How cute is that little girl of yours...lol..
She looks a little bit like a cross between a Chihuahua and a Dachshund.
I love her colors though :wave:


----------



## nevilleismybaby (Jun 18, 2004)

hmm, well my Neville's ears are strange. When he is sleepy his ears droop, and when he is awake and wants to play his ears stick up and are really perky, and he is a full blooded chi. I agree that your little kid may not be full blooded as his nose looks a little long, but hey what do I know? <laughs> I'm sure when you take him to the vet he or she will be able to tell you for sure! Keep us posted! :thumbup:


----------



## Kirk (Jun 15, 2004)

I took him to the vet yesterday for his second set of shots and he also told me that he's got miniature-Dachshund blood in her. One of her parents, probably the male cause i've seen his mother, was also a Chi-Dachshund mix. Also he told me that it's 50-50 for his ears to stand up cause they are bigger than most chi's and are getting heavy. As i said before, i don't really care what he is cause i adore her, but i'll make sure that the petshop guy that sold her gets in some kind of trouble because he sold her as a purebred.
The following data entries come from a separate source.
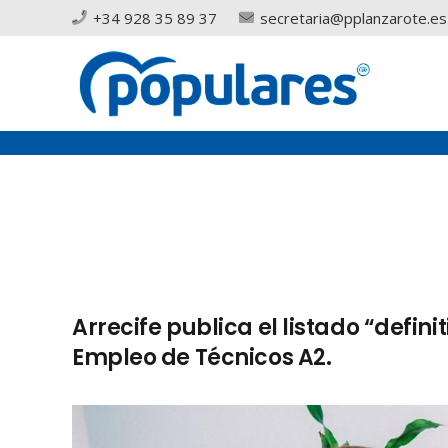
+34 928 35 89 37
secretaria@pplanzarote.es
Arrecife publica el listado “defini
Empleo de Técnicos A2.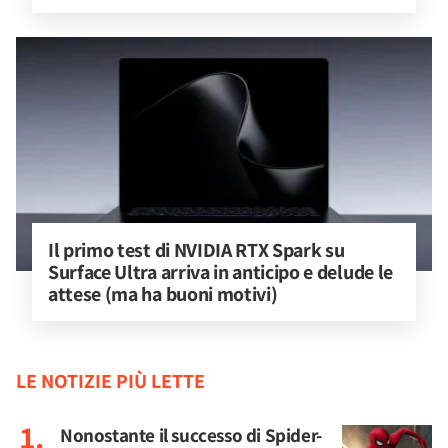
Il primo test di NVIDIA RTX Spark su 
Surface Ultra arriva in anticipo e delude le 
attese (ma ha buoni motivi)
LE NOTIZIE PIÙ LETTE
Nonostante il successo di Spider-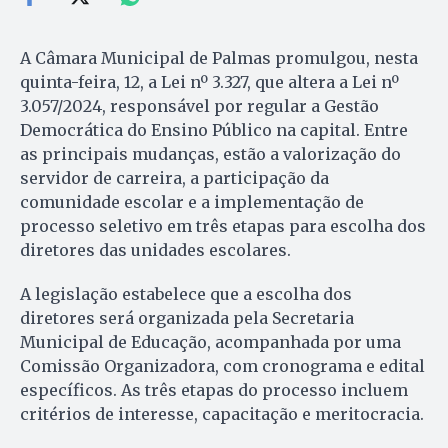
A Câmara Municipal de Palmas promulgou, nesta
quinta-feira, 12, a Lei nº 3.327, que altera a Lei nº
3.057/2024, responsável por regular a Gestão
Democrática do Ensino Público na capital. Entre
as principais mudanças, estão a valorização do
servidor de carreira, a participação da
comunidade escolar e a implementação de
processo seletivo em três etapas para escolha dos
diretores das unidades escolares.
A legislação estabelece que a escolha dos
diretores será organizada pela Secretaria
Municipal de Educação, acompanhada por uma
Comissão Organizadora, com cronograma e edital
específicos. As três etapas do processo incluem
critérios de interesse, capacitação e meritocracia.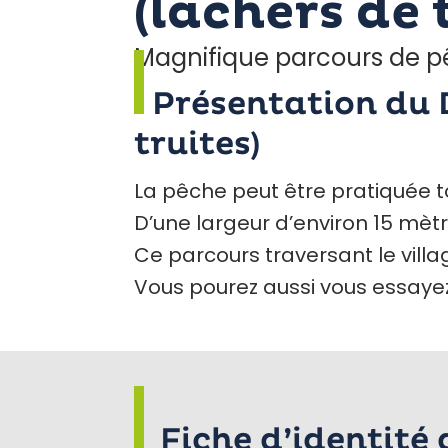
(lâchers de 
Magnifique parcours de pê
Présentation du
truites)
La pêche peut être pratiquée to
D’une largeur d’environ 15 mèt
Ce parcours traversant le villa
Vous pourez aussi vous essayez
Fiche d’identité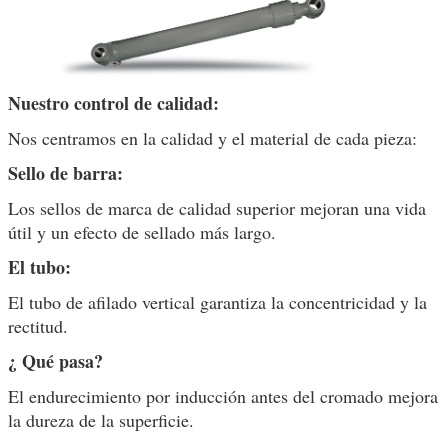
Nuestro control de calidad:
Nos centramos en la calidad y el material de cada pieza:
Sello de barra:
Los sellos de marca de calidad superior mejoran una vida
útil y un efecto de sellado más largo.
El tubo:
El tubo de afilado vertical garantiza la concentricidad y la
rectitud.
¿ Qué pasa?
El endurecimiento por inducción antes del cromado mejora
la dureza de la superficie.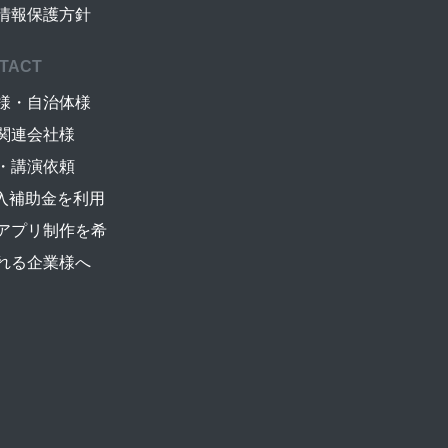
情報保護方針
TACT
様・自治体様
関連会社様
・講演依頼
導入補助金を利用
アプリ制作を希
れる企業様へ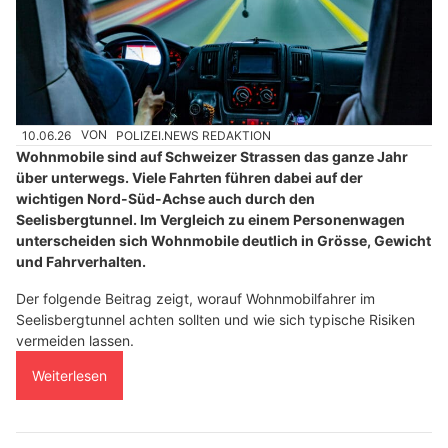
10.06.26
VON
POLIZEI.NEWS REDAKTION
Wohnmobile sind auf Schweizer Strassen das ganze Jahr
über unterwegs. Viele Fahrten führen dabei auf der
wichtigen Nord-Süd-Achse auch durch den
Seelisbergtunnel. Im Vergleich zu einem Personenwagen
unterscheiden sich Wohnmobile deutlich in Grösse, Gewicht
und Fahrverhalten.
Der folgende Beitrag zeigt, worauf Wohnmobilfahrer im
Seelisbergtunnel achten sollten und wie sich typische Risiken
vermeiden lassen.
Weiterlesen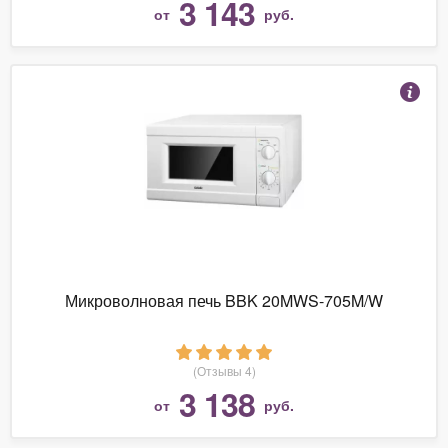
3 143
от
руб.
Микроволновая печь BBK 20MWS-705M/W
(Отзывы 4)
3 138
от
руб.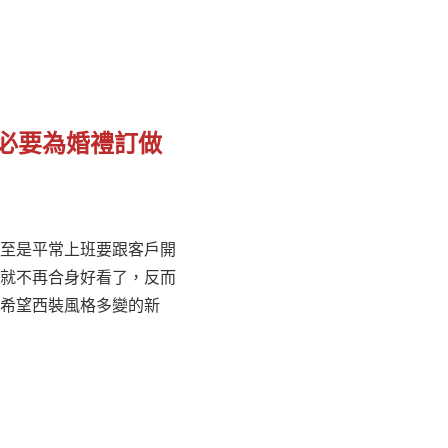
有必要為婚禮訂做
至是平常上班要跟客戶開
就不再合身好看了，反而
希望西裝風格多變的新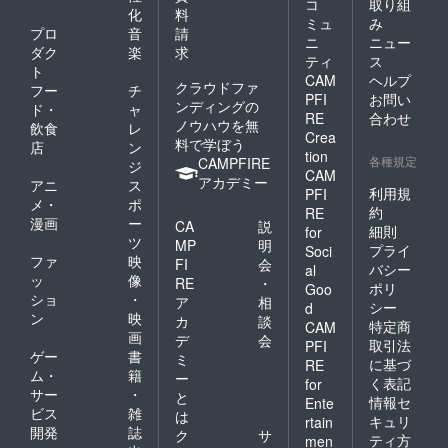
コ
取り組
化
料
ミュ
み
プロ
音
請
ニ
ニュー
ダク
楽
求
ティ
ス
ト
CAM
ヘルプ
クラウドファ
フー
チ
PFI
お問い
ンディングの
ド・
ャ
RE
合わせ
ノウハウを無
飲食
レ
Crea
料で学ぼう
店
ン
tion
各種規定
CAMPFIRE
ジ
CAM
アカデミー
アニ
ス
利用規
PFI
メ・
ポ
約
RE
漫画
ー
CA
説
細則
for
ツ
MP
明
プライ
Soci
ファ
映
FI
会
バシー
al
ッ
像
RE
・
ポリ
Goo
ショ
・
ア
相
シー
d
ン
映
カ
談
特定商
CAM
画
デ
会
取引法
PFI
ゲー
書
ミ
に基づ
RE
ム・
籍
ー
く表記
for
サー
・
と
情報セ
Ente
ビス
雑
は
キュリ
rtain
開発
誌
ク
サ
ティ方
men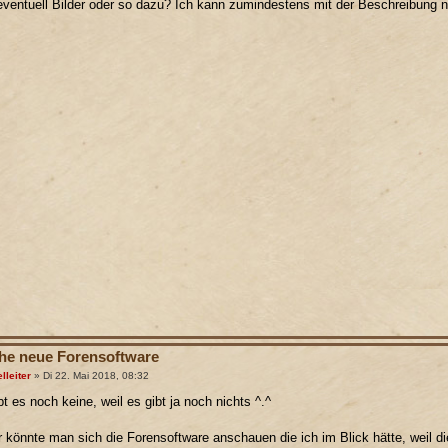
eventuell Bilder oder so dazu? Ich kann zumindestens mit der Beschreibung n
e neue Forensoftware
lleiter
» Di 22. Mai 2018, 08:32
bt es noch keine, weil es gibt ja noch nichts ^.^
r könnte man sich die Forensoftware anschauen die ich im Blick hätte, weil di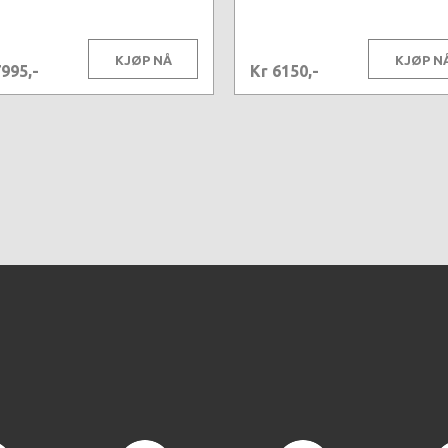
KJØP NÅ
KJØP N
7995,-
Kr 6150,-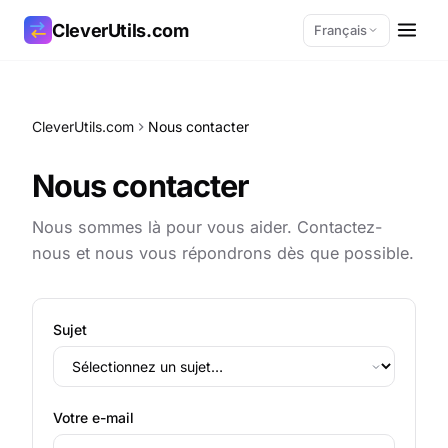
CleverUtils.com
Français
Copier le lien
CleverUtils.com
Nous contacter
E-mail
Nous contacter
Nous sommes là pour vous aider. Contactez-
nous et nous vous répondrons dès que possible.
Sujet
Votre e-mail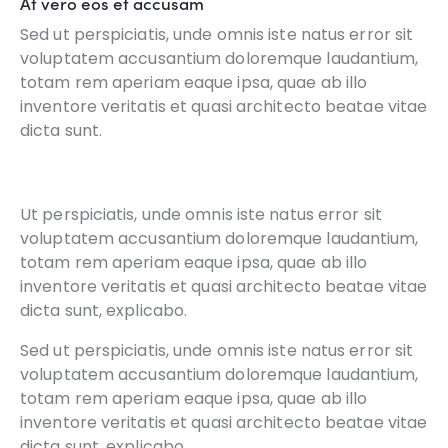
At vero eos et accusam
Sed ut perspiciatis, unde omnis iste natus error sit
voluptatem accusantium doloremque laudantium,
totam rem aperiam eaque ipsa, quae ab illo
inventore veritatis et quasi architecto beatae vitae
dicta sunt.
Ut perspiciatis, unde omnis iste natus error sit
voluptatem accusantium doloremque laudantium,
totam rem aperiam eaque ipsa, quae ab illo
inventore veritatis et quasi architecto beatae vitae
dicta sunt, explicabo.
Sed ut perspiciatis, unde omnis iste natus error sit
voluptatem accusantium doloremque laudantium,
totam rem aperiam eaque ipsa, quae ab illo
inventore veritatis et quasi architecto beatae vitae
dicta sunt, explicabo.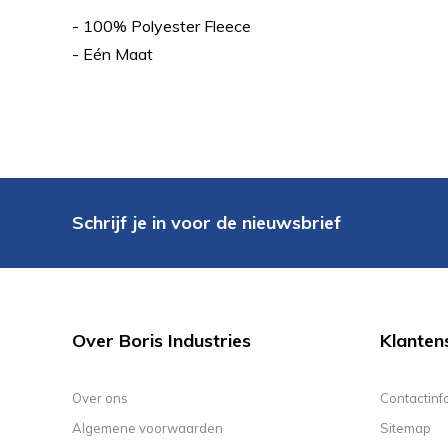
- 100% Polyester Fleece
- Eén Maat
Schrijf je in voor de nieuwsbrief
Over Boris Industries
Klanten
Over ons
Contactinf
Algemene voorwaarden
Sitemap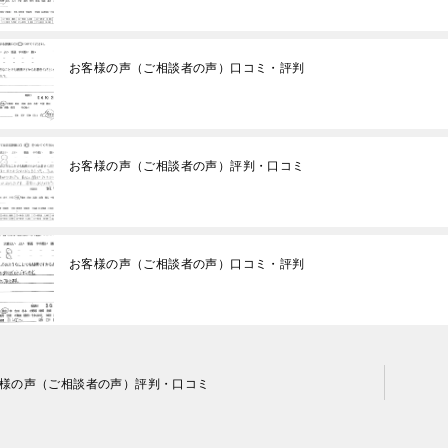
お客様の声（ご相談者の声）口コミ・評判
お客様の声（ご相談者の声）評判・口コミ
お客様の声（ご相談者の声）口コミ・評判
様の声（ご相談者の声）評判・口コミ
Or maybe i can make him get my second dog at a lower price, cause in my country halfbreed dogs go around for free. :wink:


----------



## OzzyAndLilysMom (Mar 9, 2004)

you should definately get your money back to say the least


----------



## CelesteWolffe (May 19, 2004)

I agree with Clare, you should push to at least get your money back. Here in the States, you would certainly be justified in making that case. If you want another puppy, the owner should be pressed to give you one. I agree that your dog is beautiful and I would love him no matter what, as you do. But at the same time, you were lied to and this is something you should press to have justified. Good luck. Let us know what happens. :?:


----------